Explication : « sous couvert d'activités de transport, de commerce ou de traitement des déchets, des entreprises polonaises proposent à des entreprises ouest-européennes de les débarrasser à bon prix de leurs détritus, dans des décharges, des entrepôts désaffectés ou en pleine nature », ajoute le quotidien.

L’entrée de la Pologne dans l’espace Schengen pourrait doper ces trafics qui concerneraient chaque année 300 000 tonnes de déchets, en provenance directe de pays membres de l’UE à 15. Aucun réseau de transport illégal n’a été démantelé à ce jour mais depuis juin 2007, le transport illégal de déchets internationaux est passible de 6 mois à 8 ans de prison en Pologne tandis que les services de protection de l’environnement peuvent coller des amendes allant de 13 900 à 83 400 euros.

A quand l'harmonisation des réglementations et des coûts de traitement, tant souhaitée par Pierre Rellet, Président de la Fnade lors du dernier congrès de celle-ci??? Les spécialistes escomptent 5 ans pour parvenir à cela.

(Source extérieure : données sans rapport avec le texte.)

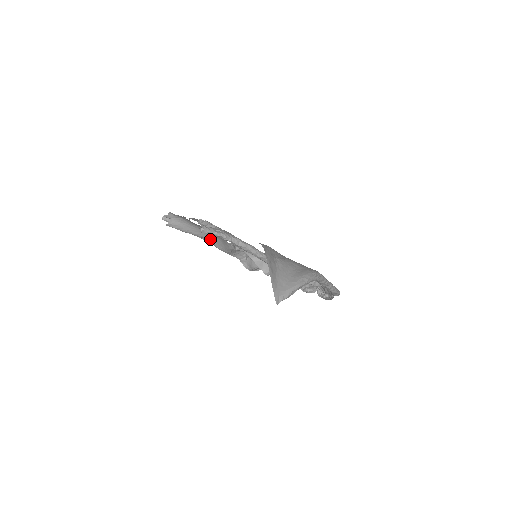
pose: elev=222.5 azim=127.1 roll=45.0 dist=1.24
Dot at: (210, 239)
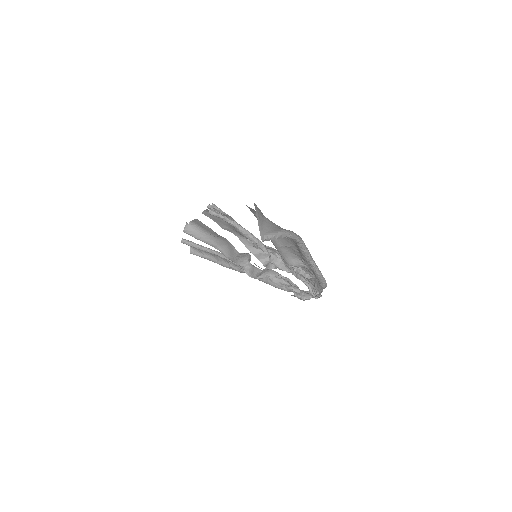
Dot at: (219, 247)
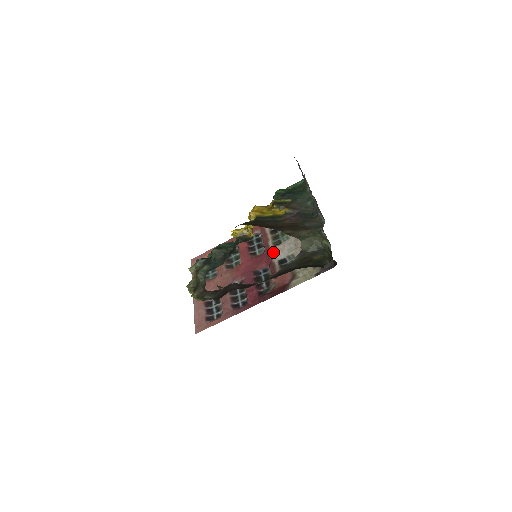
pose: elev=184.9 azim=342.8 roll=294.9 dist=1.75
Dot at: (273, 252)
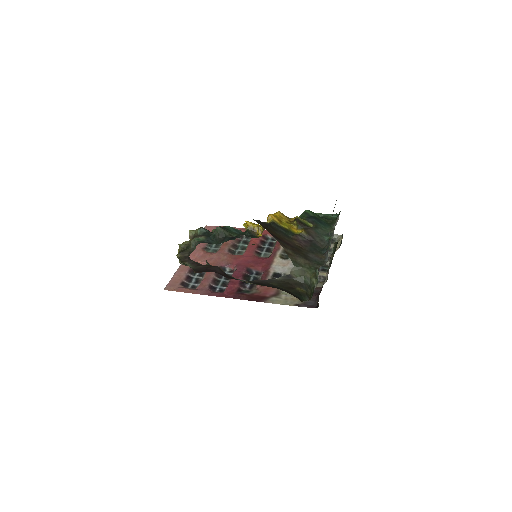
Dot at: (275, 262)
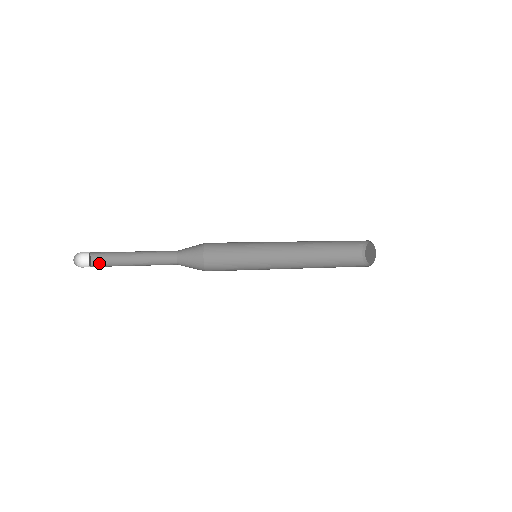
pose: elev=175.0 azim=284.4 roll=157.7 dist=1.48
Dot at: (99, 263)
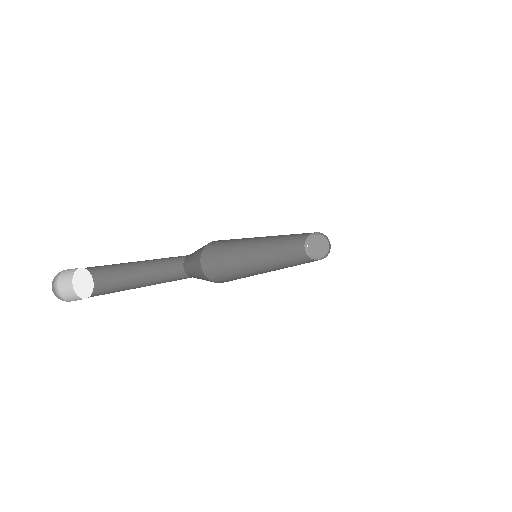
Dot at: occluded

Pour l'heure, il est à craindre que les « députés rebelles » n'aient à se heurter au barrage de la Commission ; en effet, lorsque celle-ci s'oppose aux amendements du Parlement, le Conseil des ministres, co-législateur, doit réunir l'unanimité pour les adopter, ce qui relève de l'impossible avec 27 Etats membres. C'est le moment où jamais de croire et de rappeler le Père Noël...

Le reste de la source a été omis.